- YOUR OBJECTIVE: Beginning with the first line of the data below, set down each line exactly through the line that contains "Table S6: Experimentally".

- DATA FOR ANALYSIS:

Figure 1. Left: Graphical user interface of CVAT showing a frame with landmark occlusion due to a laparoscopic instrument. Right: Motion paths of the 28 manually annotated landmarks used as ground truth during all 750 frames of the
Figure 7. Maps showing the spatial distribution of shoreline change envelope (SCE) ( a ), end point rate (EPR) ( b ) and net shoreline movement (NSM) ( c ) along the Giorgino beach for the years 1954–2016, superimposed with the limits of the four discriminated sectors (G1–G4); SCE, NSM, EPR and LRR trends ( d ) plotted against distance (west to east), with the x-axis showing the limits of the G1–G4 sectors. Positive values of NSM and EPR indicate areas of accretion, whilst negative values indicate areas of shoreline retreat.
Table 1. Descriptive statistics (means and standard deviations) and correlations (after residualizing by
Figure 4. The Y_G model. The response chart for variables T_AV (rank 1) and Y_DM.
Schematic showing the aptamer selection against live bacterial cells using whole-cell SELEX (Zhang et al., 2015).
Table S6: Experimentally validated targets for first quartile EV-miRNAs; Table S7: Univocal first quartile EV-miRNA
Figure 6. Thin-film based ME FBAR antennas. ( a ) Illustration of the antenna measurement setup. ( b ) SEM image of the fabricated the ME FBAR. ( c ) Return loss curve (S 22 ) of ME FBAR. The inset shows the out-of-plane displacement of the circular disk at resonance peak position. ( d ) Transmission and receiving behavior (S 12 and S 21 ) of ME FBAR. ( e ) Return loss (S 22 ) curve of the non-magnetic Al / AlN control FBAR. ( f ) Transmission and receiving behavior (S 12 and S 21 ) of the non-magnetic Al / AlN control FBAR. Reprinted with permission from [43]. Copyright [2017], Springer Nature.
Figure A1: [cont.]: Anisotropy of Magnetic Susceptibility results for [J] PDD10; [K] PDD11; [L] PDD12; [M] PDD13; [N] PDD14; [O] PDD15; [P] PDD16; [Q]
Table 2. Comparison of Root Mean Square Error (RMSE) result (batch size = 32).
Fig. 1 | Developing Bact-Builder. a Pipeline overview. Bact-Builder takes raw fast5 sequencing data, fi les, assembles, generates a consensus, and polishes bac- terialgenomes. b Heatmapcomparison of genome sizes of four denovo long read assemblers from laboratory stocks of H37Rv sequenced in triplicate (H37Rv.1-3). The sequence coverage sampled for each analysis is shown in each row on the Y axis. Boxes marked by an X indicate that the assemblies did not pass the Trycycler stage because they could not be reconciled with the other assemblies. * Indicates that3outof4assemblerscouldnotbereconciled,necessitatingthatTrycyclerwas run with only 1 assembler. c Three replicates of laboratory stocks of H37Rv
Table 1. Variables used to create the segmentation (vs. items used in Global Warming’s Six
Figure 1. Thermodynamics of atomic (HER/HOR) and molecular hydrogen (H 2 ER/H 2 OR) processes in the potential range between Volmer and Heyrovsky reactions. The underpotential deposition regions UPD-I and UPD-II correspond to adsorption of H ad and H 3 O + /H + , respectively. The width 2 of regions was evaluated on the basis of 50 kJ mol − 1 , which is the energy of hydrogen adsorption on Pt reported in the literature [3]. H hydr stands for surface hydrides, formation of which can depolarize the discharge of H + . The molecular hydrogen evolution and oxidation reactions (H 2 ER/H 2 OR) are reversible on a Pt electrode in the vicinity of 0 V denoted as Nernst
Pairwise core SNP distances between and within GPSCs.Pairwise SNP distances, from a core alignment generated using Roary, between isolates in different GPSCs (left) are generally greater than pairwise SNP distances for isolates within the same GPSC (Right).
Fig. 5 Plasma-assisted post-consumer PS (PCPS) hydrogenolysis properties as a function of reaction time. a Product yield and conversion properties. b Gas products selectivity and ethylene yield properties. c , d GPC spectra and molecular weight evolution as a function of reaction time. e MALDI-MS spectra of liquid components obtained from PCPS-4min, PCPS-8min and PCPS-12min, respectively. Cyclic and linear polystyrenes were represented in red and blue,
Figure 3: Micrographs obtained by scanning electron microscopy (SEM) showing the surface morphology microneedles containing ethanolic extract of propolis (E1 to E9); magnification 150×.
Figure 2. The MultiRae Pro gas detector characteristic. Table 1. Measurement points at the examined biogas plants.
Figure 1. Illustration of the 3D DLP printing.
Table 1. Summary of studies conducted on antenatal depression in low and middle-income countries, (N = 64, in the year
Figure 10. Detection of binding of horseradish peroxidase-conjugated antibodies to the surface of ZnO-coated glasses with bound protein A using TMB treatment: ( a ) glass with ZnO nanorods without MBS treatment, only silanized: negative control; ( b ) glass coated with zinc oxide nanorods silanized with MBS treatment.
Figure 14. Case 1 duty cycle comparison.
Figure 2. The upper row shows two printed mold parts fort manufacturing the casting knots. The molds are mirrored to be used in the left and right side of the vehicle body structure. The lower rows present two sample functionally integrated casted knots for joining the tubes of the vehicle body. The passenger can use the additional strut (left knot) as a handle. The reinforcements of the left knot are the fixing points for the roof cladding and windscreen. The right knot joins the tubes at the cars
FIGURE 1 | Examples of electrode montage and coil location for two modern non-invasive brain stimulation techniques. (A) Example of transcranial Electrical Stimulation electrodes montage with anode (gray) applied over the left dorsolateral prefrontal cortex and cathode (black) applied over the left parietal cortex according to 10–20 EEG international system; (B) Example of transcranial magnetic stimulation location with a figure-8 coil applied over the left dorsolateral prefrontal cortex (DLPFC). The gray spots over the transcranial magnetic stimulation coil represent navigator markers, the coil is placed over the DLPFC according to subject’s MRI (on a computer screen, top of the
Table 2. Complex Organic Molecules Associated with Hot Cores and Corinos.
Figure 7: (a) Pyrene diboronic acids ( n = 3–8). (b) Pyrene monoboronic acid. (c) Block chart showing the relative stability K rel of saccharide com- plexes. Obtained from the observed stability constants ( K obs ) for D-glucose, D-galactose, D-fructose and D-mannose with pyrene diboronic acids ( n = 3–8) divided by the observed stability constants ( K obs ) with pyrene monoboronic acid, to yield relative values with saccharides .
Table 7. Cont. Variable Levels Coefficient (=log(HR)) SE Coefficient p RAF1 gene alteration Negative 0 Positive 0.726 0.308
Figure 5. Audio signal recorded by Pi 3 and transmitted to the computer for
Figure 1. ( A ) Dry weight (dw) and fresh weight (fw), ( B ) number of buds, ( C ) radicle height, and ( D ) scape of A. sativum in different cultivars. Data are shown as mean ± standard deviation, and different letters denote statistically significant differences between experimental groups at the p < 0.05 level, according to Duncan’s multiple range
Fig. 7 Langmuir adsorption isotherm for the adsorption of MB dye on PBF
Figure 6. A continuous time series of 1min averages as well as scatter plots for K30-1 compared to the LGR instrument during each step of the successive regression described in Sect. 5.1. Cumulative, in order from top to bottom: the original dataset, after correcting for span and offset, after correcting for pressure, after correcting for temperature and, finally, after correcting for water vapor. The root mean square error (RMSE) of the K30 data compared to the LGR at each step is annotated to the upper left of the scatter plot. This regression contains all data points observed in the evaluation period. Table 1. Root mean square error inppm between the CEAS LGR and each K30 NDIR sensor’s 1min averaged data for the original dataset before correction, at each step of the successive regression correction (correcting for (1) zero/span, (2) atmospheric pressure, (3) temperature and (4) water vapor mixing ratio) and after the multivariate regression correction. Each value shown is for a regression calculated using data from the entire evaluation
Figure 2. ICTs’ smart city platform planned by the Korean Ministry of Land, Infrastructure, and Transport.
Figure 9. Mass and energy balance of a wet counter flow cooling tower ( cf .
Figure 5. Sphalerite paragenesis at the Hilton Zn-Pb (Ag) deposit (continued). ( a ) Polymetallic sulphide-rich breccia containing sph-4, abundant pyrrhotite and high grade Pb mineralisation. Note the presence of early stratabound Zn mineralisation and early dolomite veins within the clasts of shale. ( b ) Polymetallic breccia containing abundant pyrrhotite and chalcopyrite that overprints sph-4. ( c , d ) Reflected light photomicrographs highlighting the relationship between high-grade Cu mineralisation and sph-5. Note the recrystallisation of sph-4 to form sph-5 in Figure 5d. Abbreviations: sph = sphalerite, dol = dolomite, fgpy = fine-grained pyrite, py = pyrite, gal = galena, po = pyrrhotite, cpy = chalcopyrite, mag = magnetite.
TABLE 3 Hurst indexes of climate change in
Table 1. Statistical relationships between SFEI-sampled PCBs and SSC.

- WORKED SOLUTION:
Figure 1. Left: Graphical user interface of CVAT showing a frame with landmark occlusion due to a laparoscopic instrument. Right: Motion paths of the 28 manually annotated landmarks used as ground truth during all 750 frames of the
Figure 7. Maps showing the spatial distribution of shoreline change envelope (SCE) ( a ), end point rate (EPR) ( b ) and net shoreline movement (NSM) ( c ) along the Giorgino beach for the years 1954–2016, superimposed with the limits of the four discriminated sectors (G1–G4); SCE, NSM, EPR and LRR trends ( d ) plotted against distance (west to east), with the x-axis showing the limits of the G1–G4 sectors. Positive values of NSM and EPR indicate areas of accretion, whilst negative values indicate areas of shoreline retreat.
Table 1. Descriptive statistics (means and standard deviations) and correlations (after residualizing by
Figure 4. The Y_G model. The response chart for variables T_AV (rank 1) and Y_DM.
Schematic showing the aptamer selection against live bacterial cells using whole-cell SELEX (Zhang et al., 2015).
Table S6: Experimentally validated targets for first quartile EV-miRNAs; Table S7: Univocal first quartile EV-miRNA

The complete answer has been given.